The 72 honored entries hail from a diverse array of media outlets that range from three-person newsrooms operating on a shoestring budget to legacy outlets with hundreds of reporters. More than 260 entrants submitted roughly 430 entries in 26 categories.
First-place winners are eligible for the Fred M. Hechinger Grand Prize for Distinguished Education Reporting, whose winner will be announced at an awards banquet May 18 during EWA’s 67th National Seminar. All winners will be honored at the May 18-20 conference at Vanderbilt University in Nashville, Tenn.

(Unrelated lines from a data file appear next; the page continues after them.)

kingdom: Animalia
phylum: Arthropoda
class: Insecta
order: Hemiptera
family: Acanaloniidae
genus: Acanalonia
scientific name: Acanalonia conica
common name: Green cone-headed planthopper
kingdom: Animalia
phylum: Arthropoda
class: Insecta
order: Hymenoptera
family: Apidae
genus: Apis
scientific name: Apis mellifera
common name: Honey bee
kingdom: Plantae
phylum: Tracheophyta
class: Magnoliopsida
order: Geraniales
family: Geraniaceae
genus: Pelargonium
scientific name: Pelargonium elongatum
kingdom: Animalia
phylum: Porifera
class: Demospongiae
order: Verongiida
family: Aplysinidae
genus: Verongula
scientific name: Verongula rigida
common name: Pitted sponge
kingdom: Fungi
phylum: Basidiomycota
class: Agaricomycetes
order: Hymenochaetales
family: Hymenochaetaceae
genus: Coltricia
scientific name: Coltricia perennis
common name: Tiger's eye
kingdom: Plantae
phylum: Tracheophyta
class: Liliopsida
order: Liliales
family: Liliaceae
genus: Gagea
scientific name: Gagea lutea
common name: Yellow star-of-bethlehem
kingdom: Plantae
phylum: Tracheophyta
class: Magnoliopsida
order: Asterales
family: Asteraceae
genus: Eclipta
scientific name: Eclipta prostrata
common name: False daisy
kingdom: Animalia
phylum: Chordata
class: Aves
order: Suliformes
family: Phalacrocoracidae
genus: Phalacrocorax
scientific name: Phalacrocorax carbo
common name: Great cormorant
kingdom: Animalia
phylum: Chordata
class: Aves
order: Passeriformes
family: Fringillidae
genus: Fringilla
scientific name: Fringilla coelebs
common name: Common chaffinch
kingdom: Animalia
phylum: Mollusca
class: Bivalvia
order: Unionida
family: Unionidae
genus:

This year’s contest saw the addition of new categories recognizing data reporting and visualization as well as analysis and commentary by education experts, advocates and thought leaders.
“Recognizing high-quality coverage is one of the most important services we provide at EWA, and we are thrilled to congratulate this year’s crop of honorees,” said Caroline Hendrie, EWA’s executive director.
Some winning entries brought fresh approaches to explaining longstanding education problems while others shed much-needed light on emerging trends, overlooked populations, or little-understood issues. Winners displayed the crusading spirit of watchdog journalism, chronicling everything from the questionable results of high-priced initiatives to the rise and fall of wayward leaders. Honorees told moving stories, such as that of a violence-plagued community in California and the struggle of a Florida girl with terminal cancer to graduate from high school. Many entries showcased the innovative use of embedded video and photography, as well as exceptional writing and exhaustive editing. In all these stories, the judges rewarded reporters for the sources they cultivated and the rich images they conjured.
The reporting contest, an EWA tradition stretching back five decades, was independently judged over two rounds by 33 current and former newsroom editors and reporters. No judge reviewed an entry submitted by his or her current or recent employer.
The judges are: Donna Blankinship, The Associated Press; Howard Blume, Los Angeles Times; Daarel Burnette, Chalkbeat Tennessee; Michael Alison Chandler, The Washington Post; Kim Clark, Money Magazine; Martha Dalton, Public Broadcasting Atlanta; Laura Diamond, Georgia Institute of Technology (formerly of The Atlanta Journal-Constitution); Carole Feldman, The Associated Press; Kent Fischer (formerly of The Dallas Morning News); Steve Friess, Michigan State University (formerly of Politico); Bill Graves, formerly of The Oregonian; Cathy Grimes, The Daily Press (Va.); Joe Grimm, Michigan State University; Alyson Klein, Education Week; Holly Yettick, University of Colorado (formerly of Rocky Mountain News); Christina Littlefield, Pepperdine University (formerly of Las Vegas Sun); Kit Lively, University of Northern Colorado (formerly of The Dallas Morning News and The Chronicle of Higher Education, past president of EWA); Kathleen Manzo, Education Week; Julia McEvoy, KQED (Calif.); Beth Miller, The News Journal (Del.); Nancy Mitchell, Education Commission of the States (formerly of Rocky Mountain News); Timothy Pratt, freelance (formerly of Las Vegas Sun); Brock Read, The Chronicle of Higher Education; Erin Richards, Milwaukee Journal Sentinel; Lauren Roth, Orlando Sentinel; Mackenzie Ryan, Florida Today; Nirvi Shah, Politico; Sam Skolnik, formerly of The National Law Journal and Las Vegas Sun; Scott Smallwood, The Chronicle of Higher Education; Brian Smith, MLive.com (Mich.); Miles Smith, formerly of WJLA-TV (D.C.); Ty Tagami, The Atlanta-Journal Constitution; Laura Tillman, freelance (including The New York Times, Pacific-Standard, The Washington Post and Reuters).